Entendo o argumento. As mulheres precisam também de autocrítica, precisamos de desassossegar o feminismo, de o aprofundar, porque as mulheres também têm tido o seu papel no aprofundamento do sistema patriarcal, as mulheres podem ser a suas piores inimigas, elas também jogam o jogo. Infelizmente, em sociedades tradicionais, as mulheres que se tornam matriarcas das famílias acabam por oprimir as mais novas, especialmente as noras. Precisamos de quebrar estes padrões. As mulheres criam os filhos como pequenos sultões da família. Na Turquia muitas mães tratam os filhos de forma privilegiada em relação às filhas. Quem é que ensina isto aos homens? As mães, sobretudo.

Há pouco referiu-se ao relativismo cultural. Onde é que começa  e acaba? Devemos criticar o uso de burca no Irão ou o facto de as mulheres na Arábia Saudita não poderem ter carta de condução?
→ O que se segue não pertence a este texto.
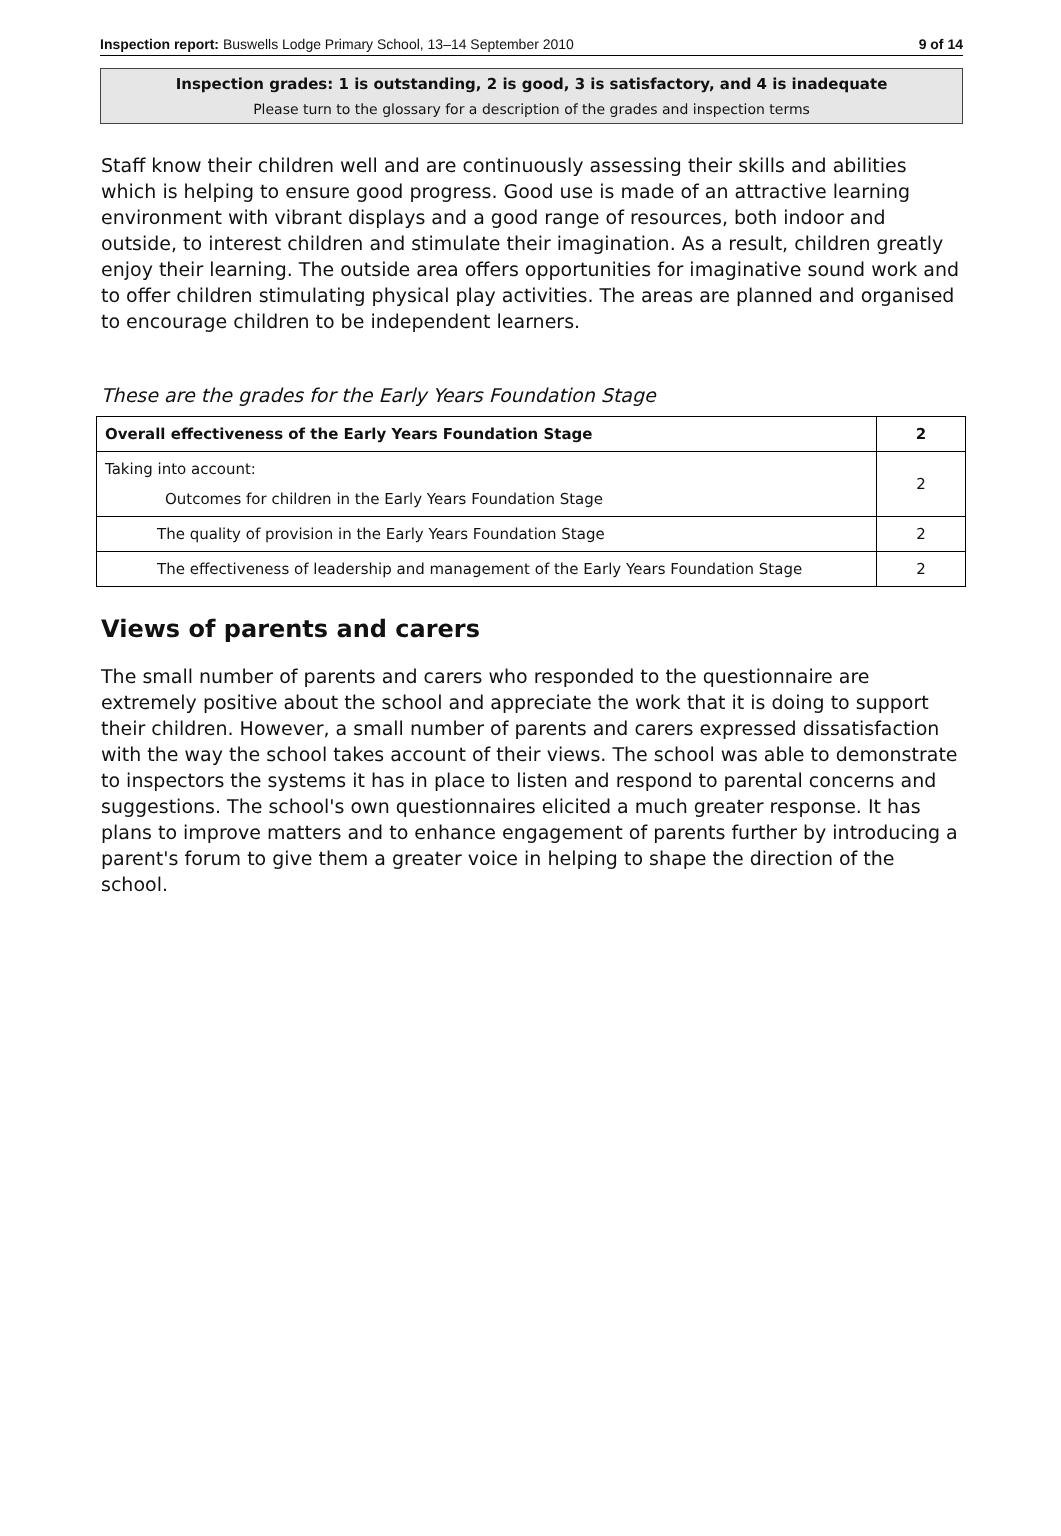Inspection report: Buswells Lodge Primary School, 13–14 September 2010 9 of 14
Inspection grades: 1 is outstanding, 2 is good, 3 is satisfactory, and 4 is inadequate
Please turn to the glossary for a description of the grades and inspection terms
Staff know their children well and are continuously assessing their skills and abilities which is helping to ensure good progress. Good use is made of an attractive learning environment with vibrant displays and a good range of resources, both indoor and outside, to interest children and stimulate their imagination. As a result, children greatly enjoy their learning. The outside area offers opportunities for imaginative sound work and to offer children stimulating physical play activities. The areas are planned and organised to encourage children to be independent learners.
These are the grades for the Early Years Foundation Stage
| Overall effectiveness of the Early Years Foundation Stage | 2 |
| Taking into account: Outcomes for children in the Early Years Foundation Stage | 2 |
| The quality of provision in the Early Years Foundation Stage | 2 |
| The effectiveness of leadership and management of the Early Years Foundation Stage | 2 |
Views of parents and carers
The small number of parents and carers who responded to the questionnaire are extremely positive about the school and appreciate the work that it is doing to support their children. However, a small number of parents and carers expressed dissatisfaction with the way the school takes account of their views. The school was able to demonstrate to inspectors the systems it has in place to listen and respond to parental concerns and suggestions. The school's own questionnaires elicited a much greater response. It has plans to improve matters and to enhance engagement of parents further by introducing a parent's forum to give them a greater voice in helping to shape the direction of the school.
Não devemos escolher os extremos, são sempre perigosos. O relativismo cultural extremo permite dizer que a excisão feminina pode ser praticada. Não pode. Se formos para outro extremo, acabamos a dizer que todas as pessoas devem vestir-se da mesma forma. E não devem. Onde está o meio? É importante defender valores universais que vão ao encontro das pessoas. Esses valores são os direitos humanos, os direitos das minorias, os direitos das mulheres, os direitos dos homossexuais, a liberdade de expressão, a liberdade de imaginação. Parece-me errado que as mulheres da Arábia Saudita não possam conduzir.

Porque é que fala em liberdade de imaginação?

De uma mulher escritora que vem do mundo muçulmano espera-se que escreva sobre mulheres muçulmanas. Ou seja, reduz-se a imaginação do autor à sua identidade. Não gosto disso. Quero escrever sobre tudo, desde que me sinta próxima dos temas.

O problema que teve em tribunal, em 2006, por ofensas à identidade turca, foi um problema, claro, mas será que também lhe permitiu tornar-se mais conhecida?

Quando o livro saiu na Turquia eu já era bastante conhecida. De livro para livro, o número de leitores tem aumentado. Mas com este caso, tive maior repercussão internacional. Tive muitas reações negativas, mas também senti muita afeição do público.